Indexing and schema introspection

# index files first, then query
mm sql "SELECT kind, COUNT(*) as n FROM files GROUP BY kind" --dir ~/data --pre-index

# inspect available PRAGMA information
mm sql "PRAGMA table_info(files)"
mm sql "PRAGMA table_info(extractions)"
mm sql "PRAGMA table_info(chunks)"

# list tables and row counts
mm sql --list-tables

Machine-readable output

# JSON
mm sql "SELECT name, size FROM files WHERE kind='image'" --format json

# TSV for scripting
mm sql "SELECT kind, COUNT(*) as n FROM files GROUP BY kind" --format tsv

# CSV for spreadsheet import
mm sql "SELECT name, kind, size FROM files ORDER BY size DESC" --format csv

# pipe into jq
mm sql "SELECT name, size FROM files ORDER BY size DESC LIMIT 5" --format json | jq '.[] | .name'

# pipe into awk
mm sql "SELECT name, size FROM files WHERE kind='video'" --format tsv | awk -F'\t' 'NR>1 {sum+=$2} END {print sum " bytes"}'

Table routing

mm sql inspects the query's FROM and JOIN clauses to determine routing:

  • If any clause references extractions, chunks, or chunks_vec → persistent SQLite direct
  • PRAGMA queries → persistent SQLite direct
  • Everything else → scanned files table (in-memory SQLite over the persistent index)

Unindexed files diff

When querying the files table without --pre-index, mm sql shows a diff of files that exist on disk but have not been indexed yet.
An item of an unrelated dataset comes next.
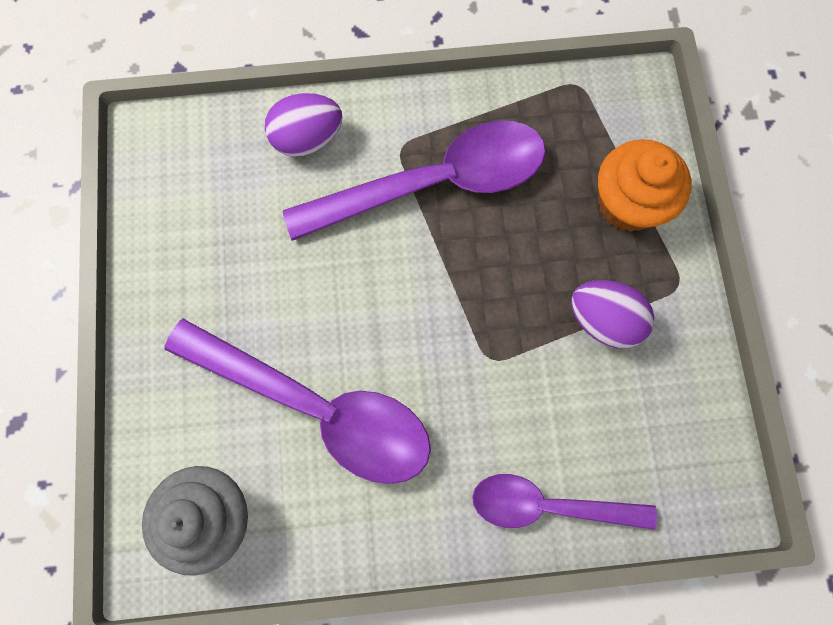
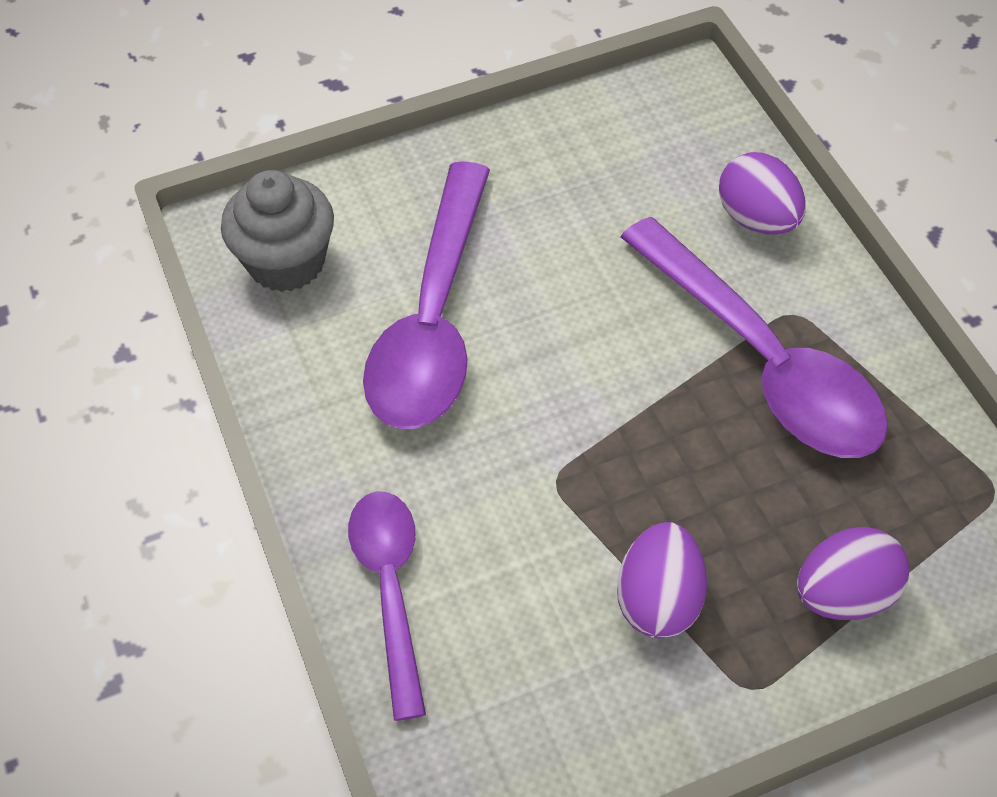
camera: 75 degrees right, 20 degrees down
orange cupcake [598,139,692,232] -> purple egg [797,527,910,620]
Up to 5 unindexed paths are shown; the remainder are summarized with a count. A re-run hint is printed to stdout:

To include these files, run:
  mm sql "SELECT ..." --dir ~/data --pre-index

Notes

  • The files table in mm sql is sourced from the persistent store (SQLite), not a fresh live scan. Files are indexed into the persistent store by mm cat, mm peek, or mm sql --pre-index. Use mm find for a live scan with no dependency on the index.
  • Rich output trims columns to a readable subset (name, kind, ext, size, parent, mime, width, height, modified, depth) when the full column set would be too wide. Use --format tsv or --format json to see all columns.
  • extractions.summary is the full LLM-generated text. It can be long — use SUBSTR(summary, 1, 200) to truncate in queries.
  • chunks.mode = 'metadata' rows contain locally-extracted metadata (text preview, EXIF, etc.) without any LLM call. fast and accurate chunks correspond to pipeline extraction outputs.